In this example (figure 3), a player who wishes to win is forced to adopt a very extreme strategy in order to do well, because the more invested the player becomes in a particular asset, the more valuable continued investment in that asset becomes.  The control function is very steep near the optimum strategies, because small changes around those points represent trading off between one asset with a high marginal value and one with a low marginal value.

The optimal strategies are probably not hard for the player to find (they just pursue their first thought to its logical extreme), but calculating the maximum effectiveness of these strategies may be difficult, because the curves are so steep–a small error in the calculations will result in a large error in the predicted effectiveness.  Additionally, a small change to the parameters of the game can result in a major change in the effectiveness of one of the optimum strategies (again, because the curves are so steep), but if we want to move the optimal strategies horizontally, it requires drastic changes to the game.  This game will be easy to play, but hard to balance.

Note that the concavity of the marginal returns has not been considered in this analysis.  Those pictured in figure 2 are concave up and those in figure 3 are concave down (which is likely the most sensible way to contruct them, given the constraints), but the same general conclusions hold even if this is not the case.

∂²C/∂a∂b and Synergies

The player can be induced to shift attention from one asset to another as the object of his attention drops in marginal value, but another way to curb the tendency towards excess is to increase the value of another asset.  If the value of asset a increases as I invest in asset b, then I am more likely to shift resources towards a (if the effect is mutual, I’m likely to divide resources between them on an ongoing basis).  You can think of this as a synergy between a and b, and in terms of calculus, this means that ∂²C/∂ab > 0.

Figure 4 - Synergy (Teetering on the Edge of Balance)

Notice the changes in the axis labels compared to previous graphs (we are now examining ∂C/∂a as a function of b, rather than a, and vice-versa).  The final graph is very similar to that in figure 2, and a similar analysis applies.  In fact, with only two variables, mutual synergy looks pretty much the same as diminishing returns, except with a constant offset in overall control.  However, it’s useful to examine synergies separately, because we often have more than two variables, and synergies (or anti-synergies) can cause specific combinations of assets to perform better or worse than others.

_Record set_.
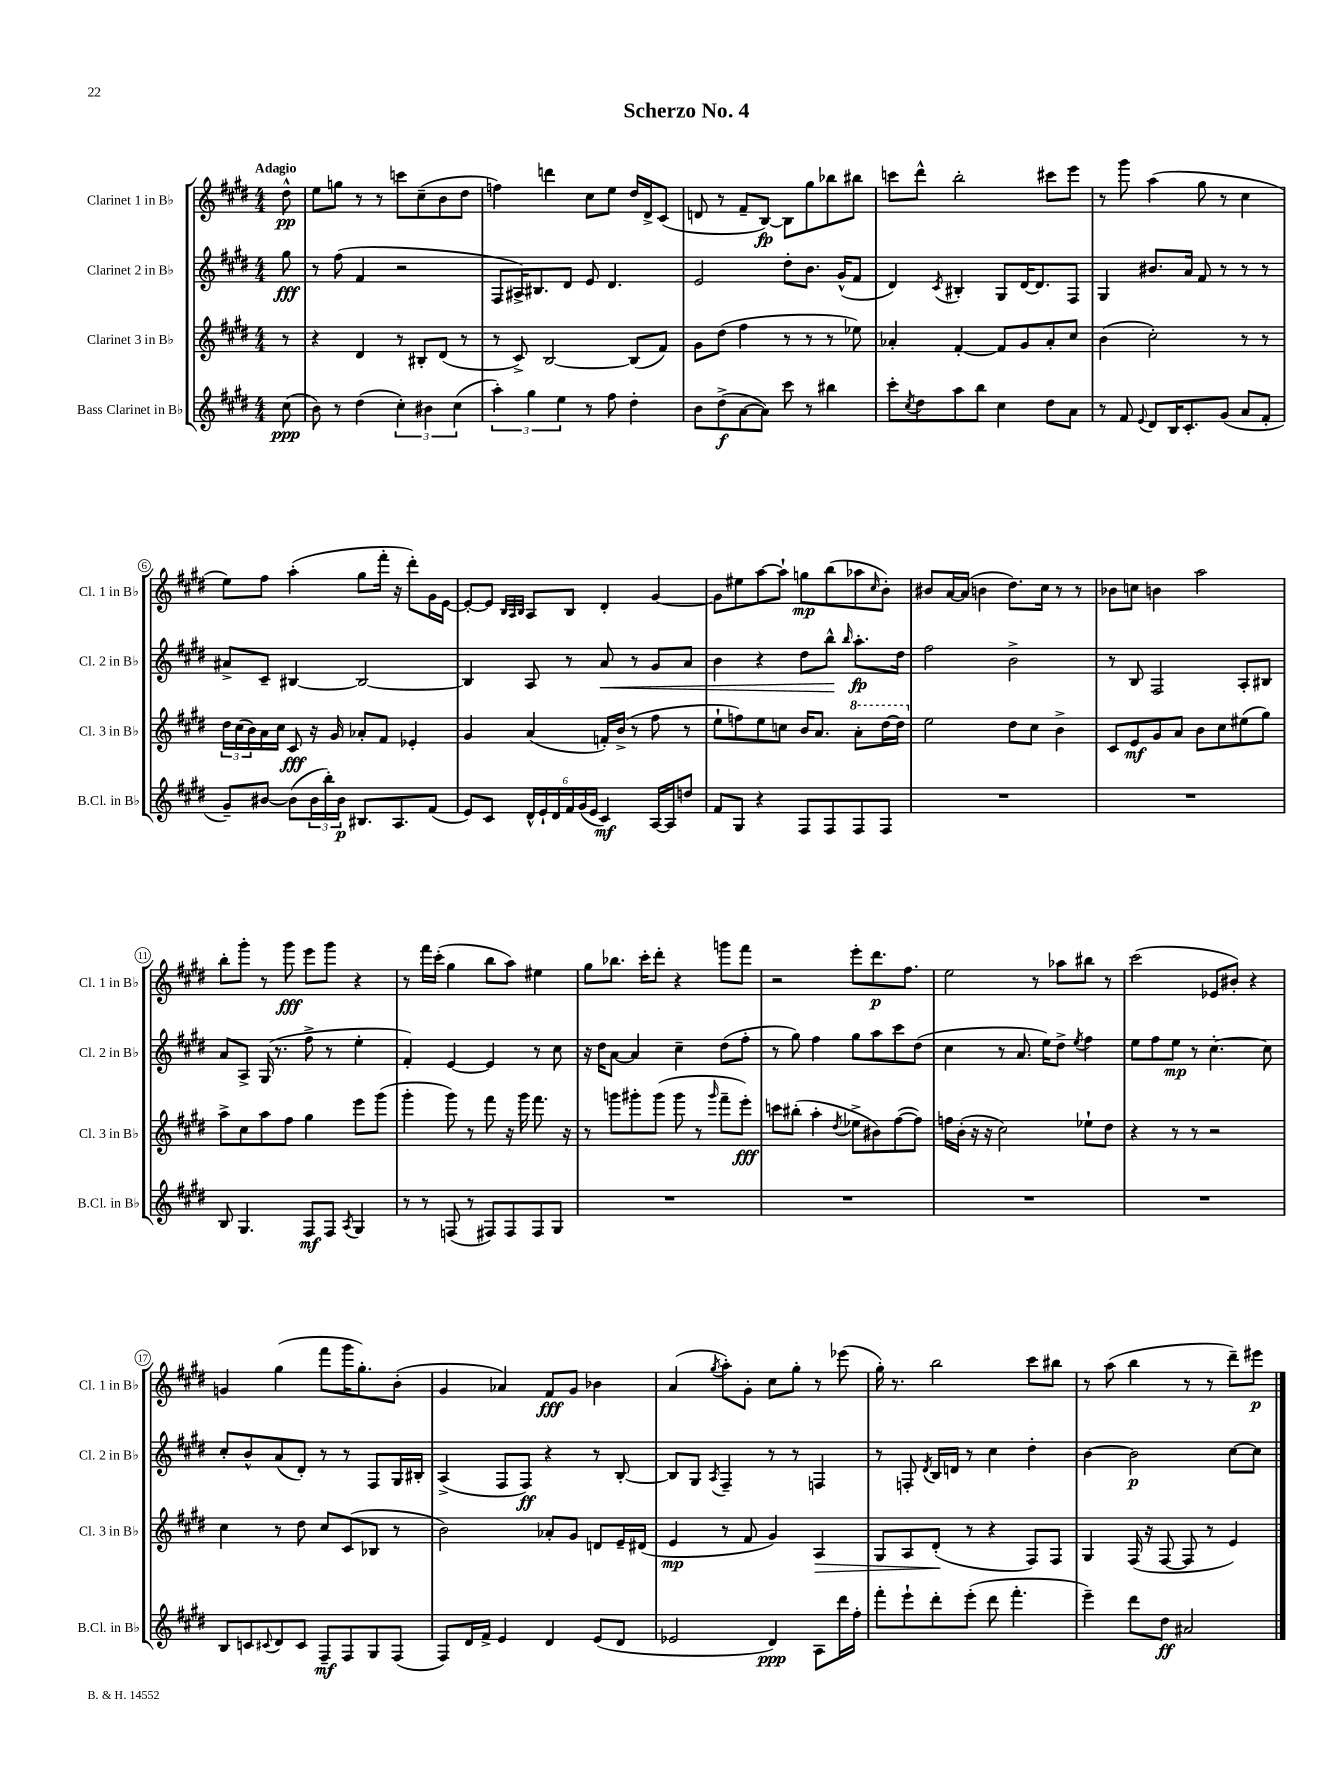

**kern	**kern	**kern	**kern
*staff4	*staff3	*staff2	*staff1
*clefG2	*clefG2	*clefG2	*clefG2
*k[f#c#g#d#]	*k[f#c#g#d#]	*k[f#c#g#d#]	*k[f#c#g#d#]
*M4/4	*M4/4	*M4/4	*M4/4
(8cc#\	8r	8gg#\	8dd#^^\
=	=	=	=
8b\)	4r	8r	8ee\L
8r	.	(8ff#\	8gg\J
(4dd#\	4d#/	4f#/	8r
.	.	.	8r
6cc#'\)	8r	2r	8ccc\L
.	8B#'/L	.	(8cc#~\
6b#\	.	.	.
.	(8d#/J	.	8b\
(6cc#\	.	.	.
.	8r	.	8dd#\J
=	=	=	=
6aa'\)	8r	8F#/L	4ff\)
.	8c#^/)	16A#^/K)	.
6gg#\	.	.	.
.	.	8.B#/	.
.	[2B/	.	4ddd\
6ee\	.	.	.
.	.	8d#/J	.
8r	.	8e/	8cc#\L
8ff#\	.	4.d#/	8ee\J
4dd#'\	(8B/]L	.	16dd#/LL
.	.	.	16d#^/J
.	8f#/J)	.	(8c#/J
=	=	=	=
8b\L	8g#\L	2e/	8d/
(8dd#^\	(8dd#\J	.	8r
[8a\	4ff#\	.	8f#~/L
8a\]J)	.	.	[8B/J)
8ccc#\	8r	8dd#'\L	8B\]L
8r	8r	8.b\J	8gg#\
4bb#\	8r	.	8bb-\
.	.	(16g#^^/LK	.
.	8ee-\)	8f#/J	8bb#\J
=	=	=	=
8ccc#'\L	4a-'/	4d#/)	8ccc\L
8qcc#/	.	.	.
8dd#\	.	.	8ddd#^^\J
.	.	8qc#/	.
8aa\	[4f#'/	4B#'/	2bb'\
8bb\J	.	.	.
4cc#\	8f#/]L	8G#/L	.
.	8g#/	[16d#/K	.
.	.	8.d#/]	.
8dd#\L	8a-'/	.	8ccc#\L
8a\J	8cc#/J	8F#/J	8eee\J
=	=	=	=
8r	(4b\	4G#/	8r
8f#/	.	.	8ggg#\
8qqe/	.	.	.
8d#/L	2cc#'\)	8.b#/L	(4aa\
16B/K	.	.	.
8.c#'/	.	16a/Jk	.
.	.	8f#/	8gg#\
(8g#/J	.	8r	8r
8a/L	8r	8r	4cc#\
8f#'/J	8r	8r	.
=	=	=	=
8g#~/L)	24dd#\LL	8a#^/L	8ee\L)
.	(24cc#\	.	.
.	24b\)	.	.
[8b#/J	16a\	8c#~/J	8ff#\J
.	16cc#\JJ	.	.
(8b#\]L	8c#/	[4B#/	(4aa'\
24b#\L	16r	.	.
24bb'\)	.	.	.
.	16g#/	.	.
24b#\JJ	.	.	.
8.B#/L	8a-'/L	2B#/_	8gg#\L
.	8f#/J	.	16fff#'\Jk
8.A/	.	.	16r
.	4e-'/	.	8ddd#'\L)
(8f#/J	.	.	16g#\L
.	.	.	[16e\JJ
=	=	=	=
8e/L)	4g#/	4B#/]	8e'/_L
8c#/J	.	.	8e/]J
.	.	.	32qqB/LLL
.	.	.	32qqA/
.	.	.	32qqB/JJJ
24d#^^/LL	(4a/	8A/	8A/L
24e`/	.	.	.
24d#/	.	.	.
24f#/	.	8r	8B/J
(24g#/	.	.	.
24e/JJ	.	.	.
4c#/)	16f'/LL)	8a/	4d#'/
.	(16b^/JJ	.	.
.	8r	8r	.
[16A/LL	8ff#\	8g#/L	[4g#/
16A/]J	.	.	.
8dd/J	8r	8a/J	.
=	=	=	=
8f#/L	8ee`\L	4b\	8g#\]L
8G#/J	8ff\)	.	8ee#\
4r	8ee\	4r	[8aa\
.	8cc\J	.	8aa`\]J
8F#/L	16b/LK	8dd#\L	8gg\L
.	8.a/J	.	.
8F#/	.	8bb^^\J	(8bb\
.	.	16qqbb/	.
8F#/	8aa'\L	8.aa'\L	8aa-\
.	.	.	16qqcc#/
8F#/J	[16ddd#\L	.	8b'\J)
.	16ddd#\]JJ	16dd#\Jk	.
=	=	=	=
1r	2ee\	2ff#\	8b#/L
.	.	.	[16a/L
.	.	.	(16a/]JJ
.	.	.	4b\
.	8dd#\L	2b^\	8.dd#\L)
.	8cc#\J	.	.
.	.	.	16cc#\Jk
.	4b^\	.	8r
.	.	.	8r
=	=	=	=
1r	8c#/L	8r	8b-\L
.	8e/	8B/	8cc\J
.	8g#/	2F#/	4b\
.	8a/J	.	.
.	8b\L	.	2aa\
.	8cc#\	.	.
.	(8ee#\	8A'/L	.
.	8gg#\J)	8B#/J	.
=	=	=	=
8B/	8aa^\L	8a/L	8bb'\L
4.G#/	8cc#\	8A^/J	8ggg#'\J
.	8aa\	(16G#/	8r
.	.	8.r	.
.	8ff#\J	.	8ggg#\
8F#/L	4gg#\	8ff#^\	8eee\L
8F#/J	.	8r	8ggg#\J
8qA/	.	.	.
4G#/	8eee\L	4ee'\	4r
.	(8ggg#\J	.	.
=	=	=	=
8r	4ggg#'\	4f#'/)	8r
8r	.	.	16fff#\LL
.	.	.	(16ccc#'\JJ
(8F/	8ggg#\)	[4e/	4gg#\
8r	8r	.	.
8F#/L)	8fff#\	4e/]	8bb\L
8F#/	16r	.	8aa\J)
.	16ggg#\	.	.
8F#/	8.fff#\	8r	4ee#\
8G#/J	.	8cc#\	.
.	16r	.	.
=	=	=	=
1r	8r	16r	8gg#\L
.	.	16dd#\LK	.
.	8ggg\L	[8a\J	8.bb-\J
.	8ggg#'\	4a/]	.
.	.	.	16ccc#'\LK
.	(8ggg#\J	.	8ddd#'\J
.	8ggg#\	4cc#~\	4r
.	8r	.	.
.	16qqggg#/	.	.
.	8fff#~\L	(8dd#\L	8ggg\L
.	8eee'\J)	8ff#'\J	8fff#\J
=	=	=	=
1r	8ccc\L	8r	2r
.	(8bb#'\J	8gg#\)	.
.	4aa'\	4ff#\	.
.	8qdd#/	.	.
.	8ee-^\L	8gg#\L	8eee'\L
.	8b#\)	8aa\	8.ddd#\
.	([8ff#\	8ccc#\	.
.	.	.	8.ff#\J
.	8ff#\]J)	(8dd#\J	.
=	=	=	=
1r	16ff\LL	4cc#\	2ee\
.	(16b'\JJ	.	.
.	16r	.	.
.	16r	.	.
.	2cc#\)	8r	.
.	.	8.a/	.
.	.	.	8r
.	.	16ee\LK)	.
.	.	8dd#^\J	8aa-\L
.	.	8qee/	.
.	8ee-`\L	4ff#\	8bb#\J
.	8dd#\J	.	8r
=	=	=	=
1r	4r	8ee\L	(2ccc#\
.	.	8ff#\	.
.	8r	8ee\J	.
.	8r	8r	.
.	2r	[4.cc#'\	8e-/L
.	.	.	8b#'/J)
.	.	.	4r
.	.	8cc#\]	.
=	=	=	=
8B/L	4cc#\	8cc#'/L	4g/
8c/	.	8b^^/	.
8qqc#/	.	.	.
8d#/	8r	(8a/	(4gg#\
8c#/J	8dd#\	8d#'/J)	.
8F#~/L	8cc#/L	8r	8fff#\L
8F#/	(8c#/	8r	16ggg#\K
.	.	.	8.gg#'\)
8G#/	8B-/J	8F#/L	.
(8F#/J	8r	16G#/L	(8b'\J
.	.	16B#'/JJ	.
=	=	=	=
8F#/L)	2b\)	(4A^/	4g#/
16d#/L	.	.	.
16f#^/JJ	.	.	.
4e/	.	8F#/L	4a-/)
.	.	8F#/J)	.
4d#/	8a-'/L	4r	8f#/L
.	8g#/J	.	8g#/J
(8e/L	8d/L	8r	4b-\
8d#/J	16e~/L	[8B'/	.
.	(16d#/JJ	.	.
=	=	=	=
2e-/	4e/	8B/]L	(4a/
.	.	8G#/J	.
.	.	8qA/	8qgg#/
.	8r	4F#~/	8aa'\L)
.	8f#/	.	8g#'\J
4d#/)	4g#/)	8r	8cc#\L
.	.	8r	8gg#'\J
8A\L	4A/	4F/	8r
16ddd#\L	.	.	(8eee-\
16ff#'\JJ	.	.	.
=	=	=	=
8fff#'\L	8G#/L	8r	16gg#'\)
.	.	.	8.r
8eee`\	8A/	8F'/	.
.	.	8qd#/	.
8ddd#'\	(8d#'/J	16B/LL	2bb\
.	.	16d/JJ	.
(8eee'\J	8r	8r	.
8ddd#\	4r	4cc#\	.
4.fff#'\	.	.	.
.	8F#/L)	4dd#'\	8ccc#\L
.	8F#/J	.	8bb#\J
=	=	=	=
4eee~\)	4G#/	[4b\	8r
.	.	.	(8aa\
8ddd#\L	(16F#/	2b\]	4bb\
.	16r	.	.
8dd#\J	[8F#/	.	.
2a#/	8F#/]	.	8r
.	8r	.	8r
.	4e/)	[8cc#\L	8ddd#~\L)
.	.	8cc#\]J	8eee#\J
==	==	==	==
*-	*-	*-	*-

_Work to do_.
**A)** Answer these questions from the game-balance article:
(i) Why is it difficult to calculate the maximum effectiveness of the optimal strategies in the figure 3 example?
(ii) Are the marginal returns pictured in figure 3 concave up or concave down?
(iii) What does the article call the case where the value of asset a increases as the player invests in asset b?
**B)** Copy the stretch of the game-balance article from "Figure 4 - Synergy" through "worse than others." word for word.
**C)** Write the next part of the game-balance article, picking up after its final sentence.
The entries have no connection to the game-balance article.

_Task answers_.
**A)**
(i) The curves are so steep that a small error in the calculations results in a large error in the predicted effectiveness.
(ii) Concave down.
(iii) A synergy between a and b.

**B)**
Figure 4 - Synergy (Teetering on the Edge of Balance)

Notice the changes in the axis labels compared to previous graphs (we are now examining ∂C/∂a as a function of b, rather than a, and vice-versa).  The final graph is very similar to that in figure 2, and a similar analysis applies.  In fact, with only two variables, mutual synergy looks pretty much the same as diminishing returns, except with a constant offset in overall control.  However, it’s useful to examine synergies separately, because we often have more than two variables, and synergies (or anti-synergies) can cause specific combinations of assets to perform better or worse than others.

**C)**
Anti-synergies look pretty much like you’d expect:

Figure 5 - Anti-Synergy (Teetering on the Edge of Balance)

Compare with figure 3.  Again, the player is forced to specialize to be effective.

Isolated anti-synergies aren’t necessarily a bad thing, if you really intend for two tactics not to be mixed (for example, if you don’t want any hybrid fighter/casters in your game, then you can make “fighter” attributes and “caster” attributes anti-synergistic).  However, the sharp curves near the optimal strategies mean that you can’t fine-tune the trade-off; it remains an all-or-nothing deal unless you make drastic changes to your game.

Breakpoints and Discontinuity

The actual mechanics used in many games don’t always make such nice, smooth curves as depicted in the examples above.  Many games have breakpoints, places where the marginal value of a variable makes a sudden jump up or down (if we’re pretending our game units are continuously divisible, these often manifest as discontinuities or points of undifferentiability in the function).

Figure 6 - Breakpoints (Teetering on the Edge of Balance)

The sharp corners in the control function (where the angle of the line changes suddenly) make it harder to balance strategies in that area, because the strategic implications of small changes in the game’s parameters become less predictable.

Figure 7 - More Breakpoints (Teetering on the Edge of Balance)

Discontinuities in the control function are even more noticeable.  Small changes in the game’s parameters may gradually affect the optimal strategy until you get up to the breakpoint, and then your changes may have no effect at all on the strategy for a long time, before the changes become drastic enough to jump to the other side of the discontinuity.

 Additionally, it’s possible to be very close to the optimal strategy, yet produce very poor results–this makes it more likely that you’ll overlook the strategy in testing, and punishes players disproportionately if they make a minor error in the execution of this strategy.


Though we often don’t know the control function (and don’t necessarily want to), examining the general behavior of specific interactions of your game mechanics can often reveal clues to the game’s overall stability.  Smooth, gradual changes–especially near good strategies–make the game easier to understand and to adjust later on in the development process.

Though many of the examples above may seem woefully simple–we probably wouldn’t think much of a game where the optimal strategy was actually to split resources exactly evenly between all possible pursuits, for example–the same general reasoning applies even when the game systems become more complex.  You can gradually hone the parameters of your game to achieve greater balance if your broader game mechanics are “well behaved,” but steep slopes and sharp corners lead to an unstable system that’s difficult to calibrate.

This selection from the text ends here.